Data extract:
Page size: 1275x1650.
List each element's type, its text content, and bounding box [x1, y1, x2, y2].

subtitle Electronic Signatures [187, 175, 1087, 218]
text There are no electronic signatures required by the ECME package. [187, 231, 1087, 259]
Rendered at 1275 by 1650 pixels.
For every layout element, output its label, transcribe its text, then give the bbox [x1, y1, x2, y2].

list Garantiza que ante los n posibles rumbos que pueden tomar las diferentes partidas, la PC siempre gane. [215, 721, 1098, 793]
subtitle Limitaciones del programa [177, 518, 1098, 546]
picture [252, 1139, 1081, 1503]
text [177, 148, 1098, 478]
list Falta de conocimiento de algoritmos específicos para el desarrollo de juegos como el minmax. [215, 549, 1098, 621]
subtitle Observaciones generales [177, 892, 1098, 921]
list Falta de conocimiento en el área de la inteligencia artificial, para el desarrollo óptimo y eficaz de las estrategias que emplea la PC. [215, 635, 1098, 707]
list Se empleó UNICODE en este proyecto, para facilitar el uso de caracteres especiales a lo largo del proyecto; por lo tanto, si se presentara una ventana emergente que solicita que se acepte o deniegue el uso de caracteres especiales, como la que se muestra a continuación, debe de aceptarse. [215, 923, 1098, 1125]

Job item:
Lines from the one containing "For every layout" through the final line of the entries above are to be output exactly; omit all others.

Response to this task:
For every layout element, output its label, transcribe its text, then give the bbox [x1, y1, x2, y2].

list Garantiza que ante los n posibles rumbos que pueden tomar las diferentes partidas, la PC siempre gane. [215, 721, 1098, 793]
subtitle Limitaciones del programa [177, 518, 1098, 546]
picture [252, 1139, 1081, 1503]
text [177, 148, 1098, 478]
list Falta de conocimiento de algoritmos específicos para el desarrollo de juegos como el minmax. [215, 549, 1098, 621]
subtitle Observaciones generales [177, 892, 1098, 921]
list Falta de conocimiento en el área de la inteligencia artificial, para el desarrollo óptimo y eficaz de las estrategias que emplea la PC. [215, 635, 1098, 707]
list Se empleó UNICODE en este proyecto, para facilitar el uso de caracteres especiales a lo largo del proyecto; por lo tanto, si se presentara una ventana emergente que solicita que se acepte o deniegue el uso de caracteres especiales, como la que se muestra a continuación, debe de aceptarse. [215, 923, 1098, 1125]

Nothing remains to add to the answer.